Terry delivers some paintings to the gallery for Preston. Reggie is apprehensive about her, but Terry kisses him. Preston comes in and sees them, and he storms away angrily. Back at Preston's house, Terry and Preston reconcile. The two succumb to their feelings for each other and finally have sex. An emotional Terry goes to the bathroom where she hallucinates her mother saying that she should complete her revenge on Preston by telling him the truth. She goes back and angrily lashes at Preston, revealing that she is his estranged daughter Emily and that he just had sex with his own daughter. Preston is horrified at what he hears and asks why she did this, which she refuses to share as she berates him.

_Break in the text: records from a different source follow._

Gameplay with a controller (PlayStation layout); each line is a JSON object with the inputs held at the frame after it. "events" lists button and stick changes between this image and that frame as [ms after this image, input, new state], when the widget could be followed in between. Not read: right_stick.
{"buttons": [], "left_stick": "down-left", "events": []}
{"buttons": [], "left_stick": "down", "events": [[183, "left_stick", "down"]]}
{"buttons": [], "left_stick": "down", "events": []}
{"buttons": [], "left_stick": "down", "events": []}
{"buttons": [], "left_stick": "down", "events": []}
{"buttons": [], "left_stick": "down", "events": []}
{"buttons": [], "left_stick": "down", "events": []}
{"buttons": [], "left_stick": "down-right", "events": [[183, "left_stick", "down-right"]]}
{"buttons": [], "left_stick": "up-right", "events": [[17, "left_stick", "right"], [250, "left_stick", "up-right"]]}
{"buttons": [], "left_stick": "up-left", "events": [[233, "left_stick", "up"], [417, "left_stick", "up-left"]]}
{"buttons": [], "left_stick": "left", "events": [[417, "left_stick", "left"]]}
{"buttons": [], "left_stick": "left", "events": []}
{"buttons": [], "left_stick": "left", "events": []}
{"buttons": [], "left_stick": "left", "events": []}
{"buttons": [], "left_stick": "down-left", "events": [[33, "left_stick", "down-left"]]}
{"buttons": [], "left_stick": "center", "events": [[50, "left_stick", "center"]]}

This turns out to be a scenario envisioned by Terry, who is still in the bathroom contemplating on what to do next. Having found empathy with Preston, she decides to not reveal the truth to her father and tells him that she loves him before they sleep together. Terry wakes up in the middle of the night, quietly packs her things, and whispers her father goodbye before she leaves Preston and his home while he is asleep.

==Cast==
- Sondra Currie as Terry Nelson / Emily King
  - Michelle D’Agostin as Terry, aged 2
  - Claudia Smillie as Terry, aged 9
- Chris Warfield as Preston King
- Elizabeth Saxon as Victoria Hughes
- John Trujillo as Reggie Gonzales
- Sonny Cooper as Elena
- Gwen Van Dam as Emily Cobb

==Production==
The film was shot in Taos, New Mexico.

==Home media==
On April 4, 2015, Teenage Seductress was released on DVD as part of a drive-in double feature with another movie, 1973's Little Miss Innocence, which had the same director, Chris Warfield.

==Reception==
Third Eye Cinema praised the film, saying it was a "surprisingly respectable acting turn from director Warfield himself". 10kbullets critic, George Pacheco, praised Sondra Currie's performance, saying, "the actress’ natural, ravishing beauty projecting itself in every scene and stealing the show." Daily Grindhouse's critic, Jason Coffman, gave a negative review, saying the film "plays out mostly like a bleak soap opera."